We were having to use a little bit of data and say, “I think this is what's happening in the category. I think this is where we need to go.” So, it was hard before Listen to understand.  

This is one of my favorite quotes as it relates to that time. We would say this to ourselves all the time. Mark Twain said, “It ain't what you don't know that gets you in trouble. It's what you know for sure that just ain’t so.” 

We would ask ourselves, what are we believing to be 100% true that maybe isn't so? And so we were like, “We've got to do better than that.” We've got to find the ‘whys,’ so we aren't believing things that aren't really true. 

So, Alfred? 

Alfred Wahlforss 

Yeah, thank you so much Chris. It's been super fascinating working together on this.  

That Mark Twain quote was really illustrative of the problem that we saw when we were at Harvard and we were doing a research project on qualitative research moderated by AI.  

We realized that surveys are great, but you don't get the ‘why.’ You don't get the depth.  

And qual is also fantastic, but it's hard to scale. So, we realized that if you do both, if you do qualitative research at scale, you get the best of both worlds.  

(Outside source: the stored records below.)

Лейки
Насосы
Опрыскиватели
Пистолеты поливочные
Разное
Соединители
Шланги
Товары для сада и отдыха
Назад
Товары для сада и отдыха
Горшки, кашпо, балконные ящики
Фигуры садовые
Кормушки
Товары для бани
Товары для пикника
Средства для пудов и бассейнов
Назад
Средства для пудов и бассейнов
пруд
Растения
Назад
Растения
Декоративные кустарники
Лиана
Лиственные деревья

And that is the power of Listen.  

Now from this research project, we have raised a $100 million, and we work with hundreds of enterprises, and we got invested from the first investor in Qualtrics as well. And so we quickly have built out this AI first, end-to-end research platform. We can go from coming up with the questions to finding the participants, to moderating the interviews and analyzing the data.  

We're building out this platform, adding augmented users or synthetic simulated users as well in the future.

Chris Hoyle 

You can see here, this is just a sample of the kinds of respondents that we have gotten from working with Listen and this sort of diversity of different backgrounds and ages. It's so helpful and they definitely have different needs. 

So, it's been really helpful for us to understand all the people in the category and how we can meet their needs.